The feed service stores the image post metadata like URL, name, description, location, etc, in a database, while images themselves are usually saved in a Blob Storage like AWS S3 and Azure Blob store. Take S3 for example, a possible solution is like the following when the customer creates a post with the web or mobile client:

1. The server generates an S3 pre-signed URL which grants write permission.
2. The client uploads the image binary to S3 with the generated pre-signed URL.
3. The client submits the post and image metadata to the server and then triggers the data pipeline to push the post to followers' feeds if there is a push model.

Customers post to feeds as time passes, so HBase / Cassandra's timestamp index is an excellent fit for this use case.

Images Blob store and CDN

Transmitting blobs consumes a lot of brandwiths. Once we uploaded the blob, we read them a lot but seldemly update or delete it. Thus, developers often cache them with CDNs which will distribute those blobs to a closer place to the customer.

AWS CloudFront CDN + S3 might be the most popular combination on the market. I personally use BunnyCDN for my online content. Web3 developers like to use a decentralized store like IPFS and Arware.

Search Service

The search service connects to all the possible data sources and index them so that people could easily search feeds. We usually use ElasticSearch or Algolia to do the work.

Spam Service

The spam service uses machine learning techniques like supervised and unsupervised learning to mark and delete profanity content and fake accounts.
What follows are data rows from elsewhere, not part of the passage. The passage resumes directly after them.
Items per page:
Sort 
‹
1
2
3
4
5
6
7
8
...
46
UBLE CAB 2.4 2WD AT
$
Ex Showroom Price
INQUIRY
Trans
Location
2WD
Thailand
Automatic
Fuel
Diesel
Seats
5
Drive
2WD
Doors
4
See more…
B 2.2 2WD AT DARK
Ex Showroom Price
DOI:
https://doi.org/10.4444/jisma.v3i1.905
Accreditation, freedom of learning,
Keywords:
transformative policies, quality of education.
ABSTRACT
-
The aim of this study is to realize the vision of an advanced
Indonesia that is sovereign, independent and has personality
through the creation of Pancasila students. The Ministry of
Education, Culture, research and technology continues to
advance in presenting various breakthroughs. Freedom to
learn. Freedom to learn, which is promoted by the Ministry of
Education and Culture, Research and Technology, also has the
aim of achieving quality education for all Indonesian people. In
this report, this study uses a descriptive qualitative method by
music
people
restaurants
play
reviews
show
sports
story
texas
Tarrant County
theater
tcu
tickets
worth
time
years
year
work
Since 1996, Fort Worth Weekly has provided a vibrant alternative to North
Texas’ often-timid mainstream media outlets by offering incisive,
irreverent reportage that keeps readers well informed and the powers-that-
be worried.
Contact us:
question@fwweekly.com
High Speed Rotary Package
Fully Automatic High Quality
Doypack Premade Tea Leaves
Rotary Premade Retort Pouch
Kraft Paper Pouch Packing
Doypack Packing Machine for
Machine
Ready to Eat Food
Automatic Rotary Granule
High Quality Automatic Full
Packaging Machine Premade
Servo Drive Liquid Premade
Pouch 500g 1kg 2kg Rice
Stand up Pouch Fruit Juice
Learn more in Fraud Detection with Semi-supervised Learning.

Step 4. Wrap up with blindspots or bottlenecks.

What are the blindspots or bottlenecks of the design above?

• As of 2022, people find it less favorable to use the follower-followee way of organizing feeds, because it would be hard 1) for new customers to bootstrap and 2) for existing customers to find more intriguing content. TikTok and Toutiao lead the new wave of innovations to organize feeds with recommendation algorithms. This design, however, does not cover the recommendation system part.
• For a popular photo-based SNS, scaling is the system's biggest challenge. So to make sure the design can survive the load, we need a capacity-planning.
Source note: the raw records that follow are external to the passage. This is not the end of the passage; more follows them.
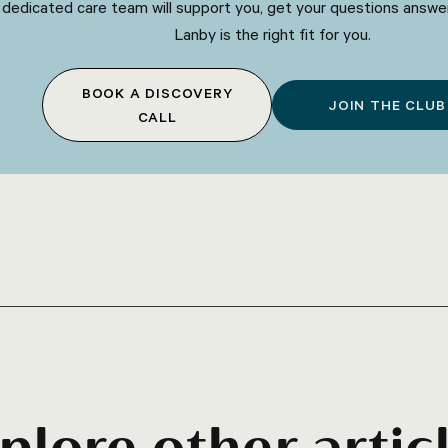
 dedicated care team will support you, get your questions answe
Lanby is the right fit for you.
BOOK A DISCOVERY
JOIN THE CLUB
CALL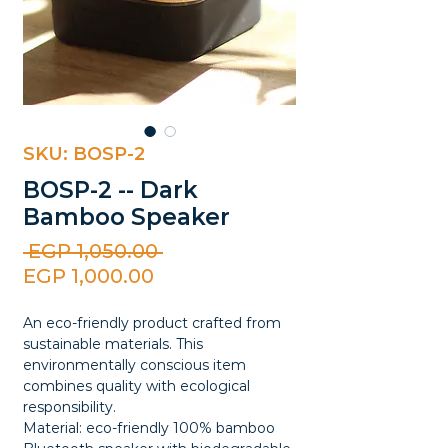
SKU: BOSP-2
BOSP-2 -- Dark
Bamboo Speaker
Regular
 EGP 1,050.00 
Sale
Price
EGP 1,000.00
Price
An eco-friendly product crafted from
sustainable materials. This
environmentally conscious item
combines quality with ecological
responsibility.
Material: eco-friendly 100% bamboo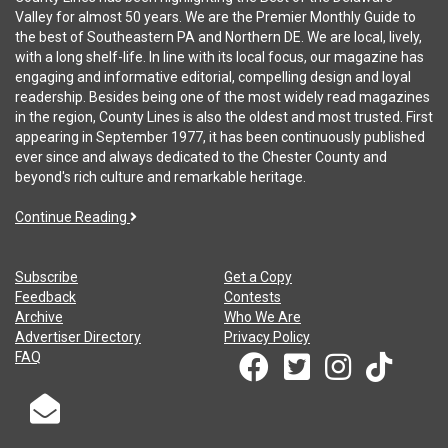
Valley for almost 50 years. We are the Premier Monthly Guide to
the best of Southeastern PA and Northern DE. We are local, lively,
with a long shelf-life. In line with its local focus, our magazine has
engaging and informative editorial, compelling design and loyal
readership. Besides being one of the most widely read magazines
in the region, County Lines is also the oldest and most trusted. First
appearing in September 1977, it has been continuously published
ever since and always dedicated to the Chester County and
beyond's rich culture and remarkable heritage.
Continue Reading
Subscribe
Get a Copy
Feedback
Contests
Archive
Who We Are
Advertiser Directory
Privacy Policy
FAQ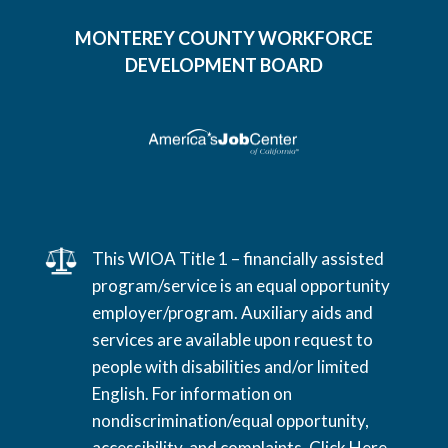
MONTEREY COUNTY WORKFORCE
DEVELOPMENT BOARD
This WIOA Title 1 – financially assisted
program/service is an equal opportunity
employer/program. Auxiliary aids and
services are available upon request to
people with disabilities and/or limited
English. For information on
nondiscrimination/equal opportunity,
accessibility, and complaints,
Click Here
.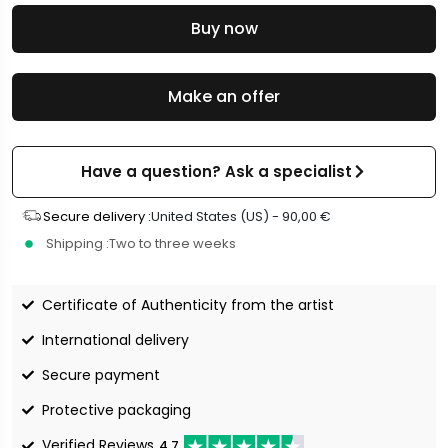
Buy now
Make an offer
Have a question? Ask a specialist
Secure delivery :
United States (US) -
90,00
€
Shipping :
Two to three weeks
Certificate of Authenticity from the artist
International delivery
Secure payment
Protective packaging
Verified Reviews
4.7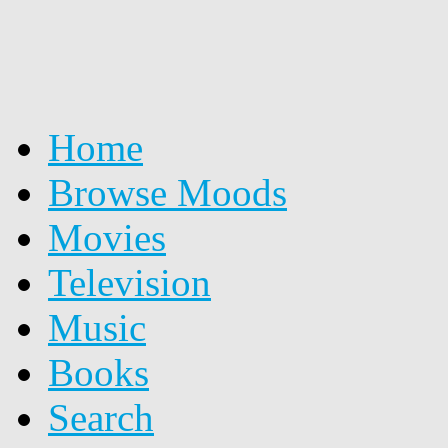
Home
Browse Moods
Movies
Television
Music
Books
Search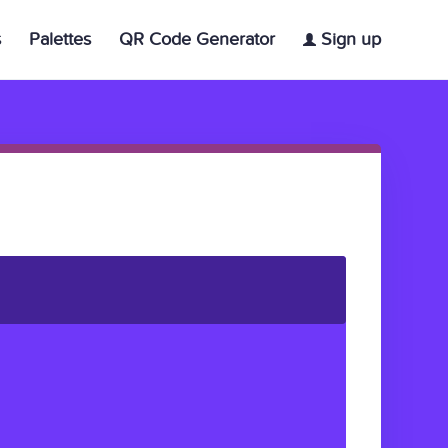
s
Palettes
QR Code Generator
Sign up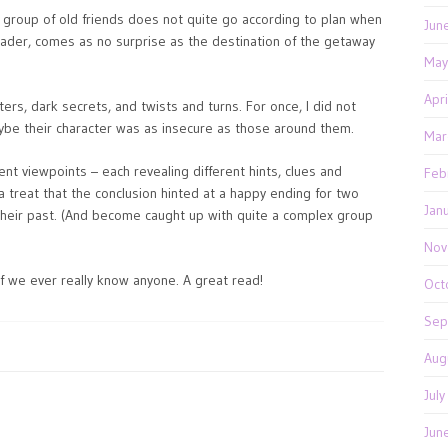
a group of old friends does not quite go according to plan when
Jun
eader, comes as no surprise as the destination of the getaway
May
Apr
ters, dark secrets, and twists and turns. For once, I did not
aybe their character was as insecure as those around them.
Mar
rent viewpoints – each revealing different hints, clues and
Feb
 a treat that the conclusion hinted at a happy ending for two
Jan
heir past. (And become caught up with quite a complex group
Nov
if we ever really know anyone. A great read!
Oct
Sep
Aug
Jul
Jun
Capacity planning with a spreadsheet and back-of-the-envelope calculation

There are two directions that we could approach the estimation problem: top-down and bottom-up.
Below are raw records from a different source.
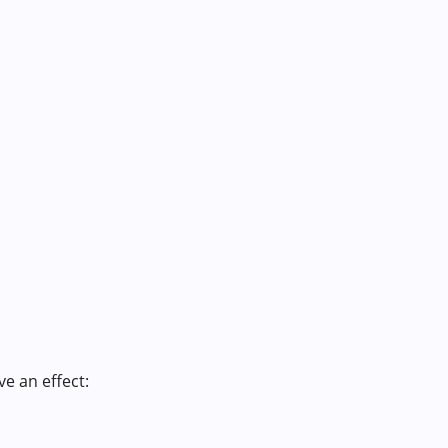
e an effect: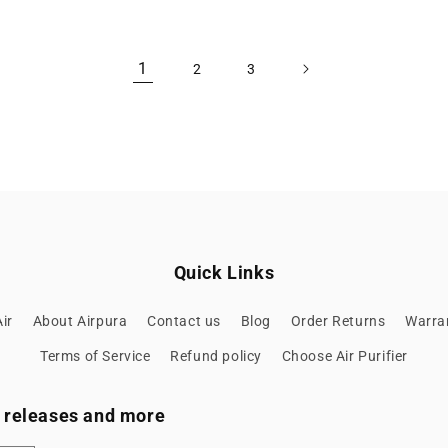
1
2
3
Quick Links
ir
About Airpura
Contact us
Blog
Order Returns
Warran
Terms of Service
Refund policy
Choose Air Purifier
ew releases and more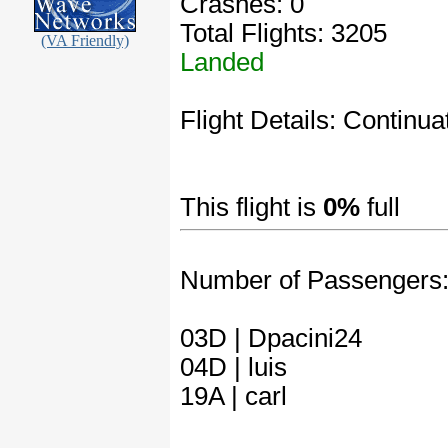
Crashes: 0
Total Flights: 3205
(VA Friendly)
Landed
Flight Details: Continuat
This flight is
0%
full
Number of Passengers
03D | Dpacini24
04D | luis
19A | carl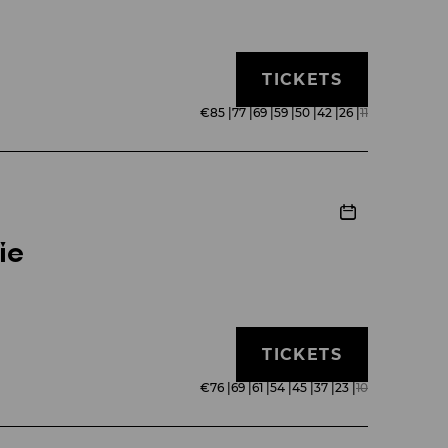
TICKETS
€
85
|
77
|
69
|
59
|
50
|
42
|
26
|
11
ie
TICKETS
€
76
|
69
|
61
|
54
|
45
|
37
|
23
|
10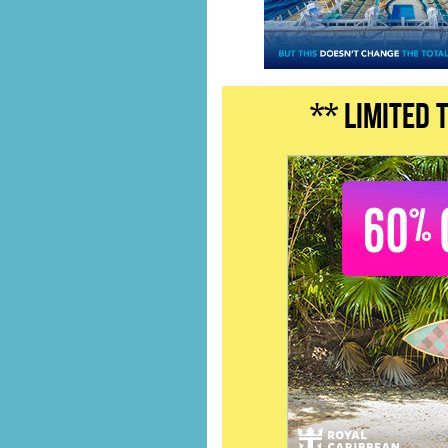
** LIMITED 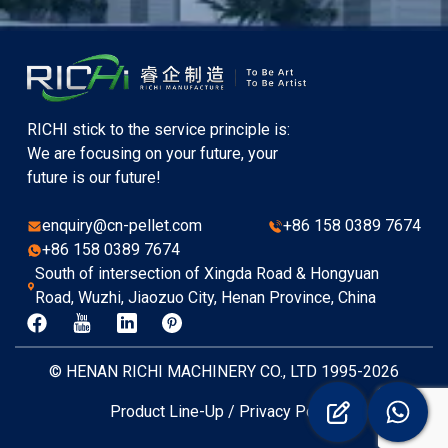
RICHI stick to the service principle is:
We are focusing on your future, your
future is our future!
enquiry@cn-pellet.com
+86 158 0389 7674
+86 158 0389 7674
South of intersection of Xingda Road & Hongyuan
Road, Wuzhi, Jiaozuo City, Henan Province, China
© HENAN RICHI MACHINERY CO., LTD 1995-2026
Product Line-Up
/
Privacy Policy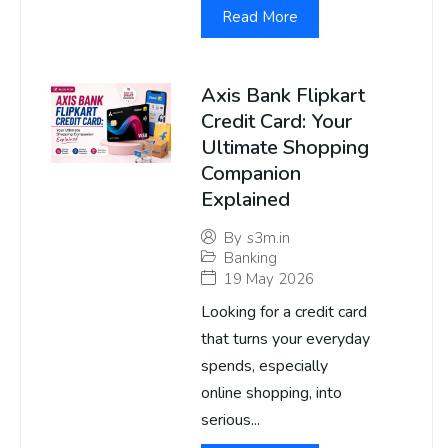
Read More
Axis Bank Flipkart
Credit Card: Your
Ultimate Shopping
Companion
Explained
By
s3m.in
Banking
19 May 2026
Looking for a credit card
that turns your everyday
spends, especially
online shopping, into
serious...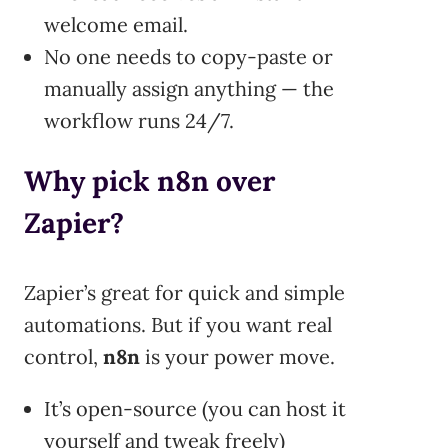
welcome email.
No one needs to copy-paste or
manually assign anything — the
workflow runs 24/7.
Why pick n8n over
Zapier?
Zapier’s great for quick and simple
automations. But if you want real
control,
n8n
is your power move.
It’s open-source (you can host it
yourself and tweak freely)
For bottom-up, you do load tests with the existing system and plan the future on the company's current performance and future growth rate.

For top-down, you start with the customers in theory and make the back-of-the-envelope calculation. I highly recommend you do it with a digital spreadsheet, where you can easily list the formula and the assumed/calcuated numbers.

When we rely on external blob storage and CDN, bandwidth is unlikely to be a problem. So I will estimate the capacity for the follower service as an example:

Row	Description ("/" means per)	Estimated Number	Calculated
A	daily active users	33,000,000
B	requests / user / day	60
C	rps / machine	10,000 (c10k problem)
D	scale factor (redundency for user growth in 1 yr)	3 times
E	Number of service instances	= A * B / (24 * 3600) / C * D	~= 7

We can see that Row E is a calculated result of the formula. After applying this estimation method to each one of those microservices and storages, we will better understand the entire system.

Real-world capacity planning is not a one-time deal. Provisioning too many machines will waste money, and preparing too few ones will cause outages. We usually do it with a few cycles of estimation and experimentation to find the right answer; or use autoscaling if the system supports this and budgets are not a problem.

Big corp engineers are often indulged with abundant computing and storage resources. However, great engineers will think about costs and benefits. I would sometimes experiment with different tiers of machines and add rows for their monthly expenses for estimation.